If you posted the asm, it would be possible to tell you what the compiler did differently that made the first version run faster, but it wouldn't be useful or interesting. (And has nothing to do with branch prediction; it should predict with at least 99.999% success, so the actual branch instruction is nearly free.)
Read Agner Fog's microarch pdf if you want to learn how CPUs work internally, and how to predict how fast a loop of assembly instructions will run.
See my answer to another question about optimizing for debug-mode about why it's meaningless and a waste of time, and not useful for learning about what's fast and what's slow.
Optimization doesn't just speed everything up by a constant factor, it changes what kind of bottlenecks you will experience. (e.g. k
will live in a register, so k+=1
only has the latency of an ADD instruction, not of a round-trip through memory). And of course combining into a k+=3
, and proving that the i!=0
branch only happens once, and peeling that iteration out.
More importantly, the result is a compile-time constant, so ideally both functions will compile to a single instruction that puts the result into the return-value register.

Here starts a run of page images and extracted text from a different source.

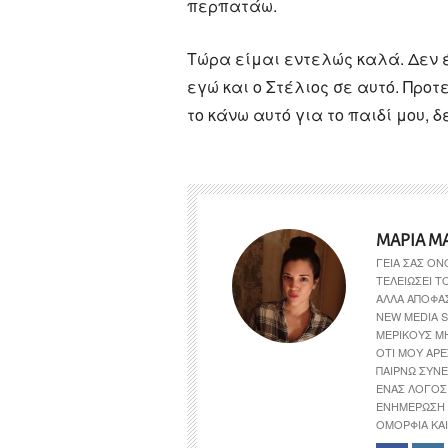
περπατάω.
Τώρα είμαι εντελώς καλά. Δεν 
εγώ και ο Στέλιος σε αυτό. Προτ
το κάνω αυτό για το παιδί μου, 
ΜΑΡΊΑ Μ
ΓΕΙΑ ΣΑΣ ΟΝ
ΤΕΛΕΙΏΣΕΙ 
ΑΛΛΆ ΑΠΟΦΆ
NEW MEDIA S
ΜΕΡΙΚΟΎΣ Μ
ΌΤΙ ΜΟΥ ΑΡΈ
ΠΑΊΡΝΩ ΣΥΝΕ
ΈΝΑΣ ΛΌΓΟΣ 
ΕΝΗΜΈΡΩΣΗ 
ΟΜΟΡΦΙΆ ΚΑΙ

Unfortunately, gcc6.2, clang3.9, and icc17 all fail to do that for version 1, so it looks like manually peeling out the first iteration is very helpful.
But for test2, all compilers have an easy time compiling it to movabs rax, 29999999998
/ ret
.
Related: What optimizing compilers do with these functions
If you want to look at compiler output, use function args instead of constants. You did already return the result, so that's good.
I put your functions up on the Godbolt Compiler explorer (which recently added a newer version of Intel's compiler than icc13).
clang-3.9 foolishly uses cmov
for test1, from -O1 to -O3. A branch that predictable would be better done with a jump, if it's not peeled entirely. (Perhaps an unsigned loop counter / upper bound would help the compiler figure out what's going, but I didn't try.)
gcc uses a conditional branch for test1, and a function-arg counter version of test2. The branching looks reasonable, with the i!=0 case being the fall-through not-taken side of the CMP/JE. But it still actually counts the loop counter up to the max, as well as incrementing k
.
In test2 gcc just runs up the loop counter and multiplies it outside the loop.
ICC17 unrolls test1 pretty aggressively, with multiple integer registers as accumulators so more than one ADD or INC can happen in parallel. IDK if it helps, because it spills one of its accumulators, with a memory-destination ADD. Actually I think its unrolled enough that the ~20 uop loop is only slowed down from 5 to 6 cycles per iteration by the bottleneck on a memory-destination ADD (on Intel Haswell), instead of the bottleneck on integer ALU ADD/INC instructions (4 per clock on Haswell). It does the +=2 and +=1 in different registers, and combines at the end (I assume, I just looked at the loop with the cmp rdx, 1249999999
end condition. It's amusing how aggressively it manages to optimize the loop without just optimizing it down to a constant like it does for test2.